==== GIVEN PASSAGE

Once I sat in the 2nd row near Geoffrey Rush (Winner of Best Actor in a Play), Colin Hanks (Tom Hanks' son), and Jane Fonda (don’t tell me you don’t know who she is…). At the end, I was moved into Chandra Wilson’s seat (Gray’s Anatomy), which was the best! I sat there, in the 4th row on the aisle for the Hair performance, and if you have seen Hair you know what that means--ersatz hippies climbing everywhere and practically sitting in your lap. I sat there near Angela Lansbury, Gina Gerswin, and Raul Esparza for the remainder of the show. Thank you, Chandra, for leaving early.

When the show was over and everyone was dispersing to their appropriate parties, I ran into some more “talent” as the Tony crew likes to call them. The best was when I ran into Jill Zarin from the Real Housewives of New York! Once everyone headed to the Gala at Rockefeller Center, I met up with a friend and we began our walk downtown, where we ran into a producer from Billy Elliot who looked confused. We told him congratulations on winning his Tony, and he responded by admitting that he was lost. We gave him directions, and he let us take pictures with his newly received Tony. (They are heavy but also feel cheaply made, as the silver part is not quite securely attached to its base.)

I guess it must be the recession!

--Lizzie Holland

Sunday, June 14, 2009

New Friend Grady Bowman Does the Tonys

Posted by Bruce Miller
Our college-bound theatre enthusiast, Lizzie Holland (see the previous blog entry), was not the only one whooping it up at the 2009 Tony Awards. Our new friend Grady Bowman (pictured to the right with his Tony-winning director, Stephen Daldry) was there too, performing on stage with the cast of Billy Elliot, and cheering on his company-mates as the ten Billy Tonys began rolling in and piling up.

I give the Barksdale team way more credit than we deserve when I refer to Grady as our "friend." It's certainly true that we hold Grady in high regard; he's very talented and an all round good guy. But on the flip side, I know that Barksdale and we various personalities involved are just a blip on Grady's radar screen.

When Phil and I led the annual Barksdale theatre trip to NYC last March, Billy Elliot was one of the three shows our group went to see. I had friends in the cast of South Pacific (Jerold Solomon and Christian Carter) who graciously agreed to lead a post-performance backstage discussion with our group when we went to see that show. I wanted to find someone from Billy Elliot to do the same, but I had no friends in the cast.

========
==== SUPPLIED ENTRIES

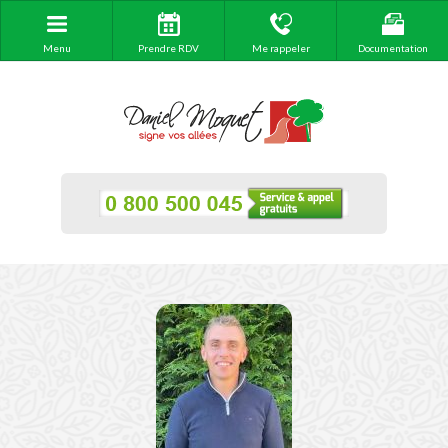
Menu
Prendre RDV
Me rappeler
Documentation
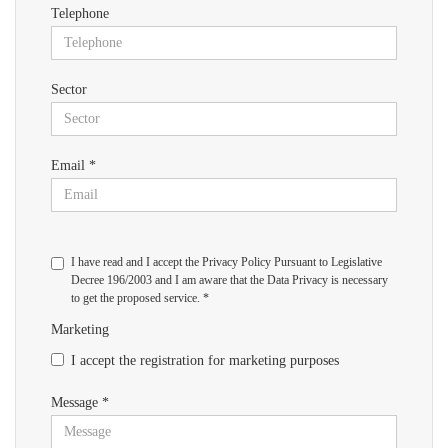
Telephone
Sector
Email *
I have read and I accept the Privacy Policy Pursuant to Legislative
Decree 196/2003 and I am aware that the Data Privacy is necessary
to get the proposed service. *
Marketing
I accept the registration for marketing purposes
Message *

========

→ INSTRUCTIONS
(a) In the Tony Awards blog post, condense the paragraph beginning "When the show was over" into a short list that keeps its main facts.
(b) From the Tony Awards blog post, return everything from "Sunday, June 14, 2009" down to "and piling up.".
(c) According to the Tony Awards blog post, how many Tonys did Billy Elliot win?

→ TASK-BY-TASK RESULTS
(a)
- After the show, as everyone headed to their parties, the writer ran into more "talent," as the Tony crew calls them. The highlight was Jill Zarin from the Real Housewives of New York.
- When everyone left for the Gala at Rockefeller Center, the writer met a friend and began walking downtown.
- On the way they ran into a lost, confused producer from Billy Elliot. They congratulated him on his Tony and gave him directions.
- He let them take pictures with his new Tony, which was heavy but felt cheaply made because the silver part was not securely attached to its base.

(b)
Sunday, June 14, 2009

New Friend Grady Bowman Does the Tonys

Posted by Bruce Miller
Our college-bound theatre enthusiast, Lizzie Holland (see the previous blog entry), was not the only one whooping it up at the 2009 Tony Awards. Our new friend Grady Bowman (pictured to the right with his Tony-winning director, Stephen Daldry) was there too, performing on stage with the cast of Billy Elliot, and cheering on his company-mates as the ten Billy Tonys began rolling in and piling up.

(c) Ten.